A study finds parents may not be able to spot obesity in their children, with researchers highlighting the enormity of the obesity epidemic .
The research was conducted at the London School of Hygiene and Tropical Medicine (LSHTM) and the University College London Institute of Child Health.
2,976 families in the UK were given questionnaires, with 31 per cent of parents underestimating the weight of their children.
Obesity is a leading cause of type 2 diabetes, with researchers concerned that public interventions to reduce type 2 diabetes, such as promoting healthier eating and getting more exercise, are not being addressed in family homes.
It was only when children had a BMI over the 99th centile – which would class them as obese – that parents became more likely to accurately diagnose their child.
Otherwise, children classed as very overweight (or obese) at the 95th centile, were extremely likely to be classed as a healthy weight by parents.
The researchers, whose findings were published in the British Journal of General Practise, also report that parents are more likely to spot potential health complications if they can correctly recognise their children’s weight.

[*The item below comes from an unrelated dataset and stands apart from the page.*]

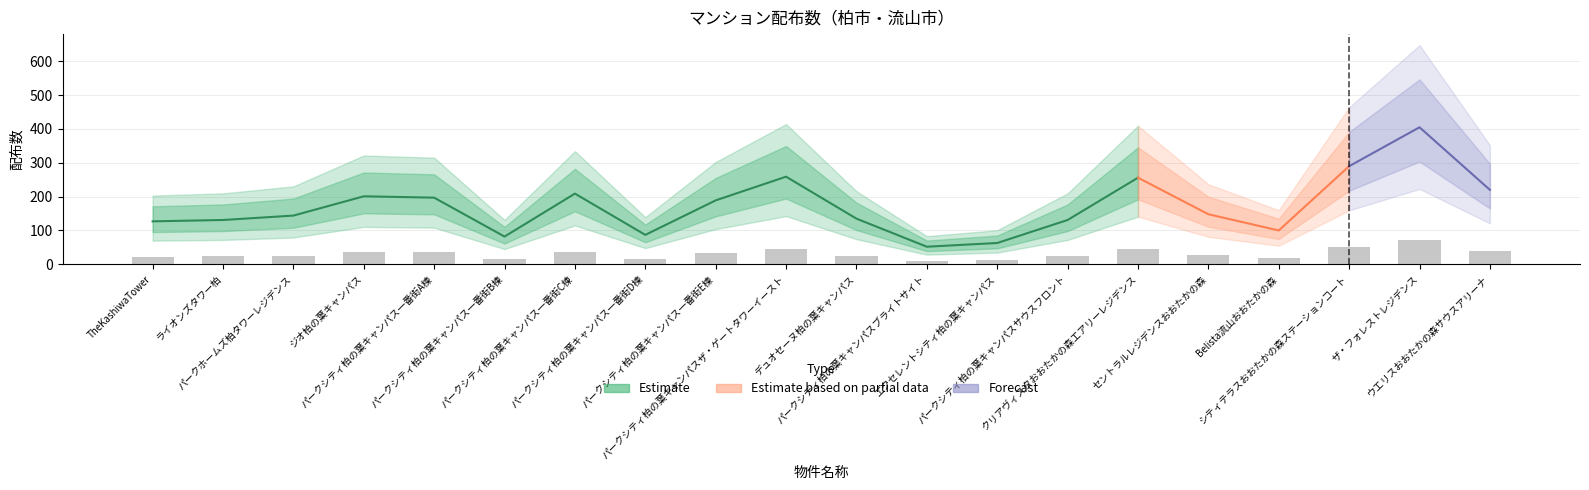

Are the bars horizontal?

No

“If parents are unable to accurately classify their own child’s weight, they may not be willing or motivated to enact the changes to the child’s environment that promote healthy weight maintenance,” said senior author Dr Sanjay Kinra, reader in clinical epidemiology at LSHTM.
Professor Russell Viner, co-author and academic paediatrician at the UCL institute of Child Health, added: “Measures that decrease the gap between parental perceptions of child weight status and obesity scales used by medical professionals may now be needed in order to help parents better understand the health risks associated with overweight and increase uptake of healthier lifestyles.”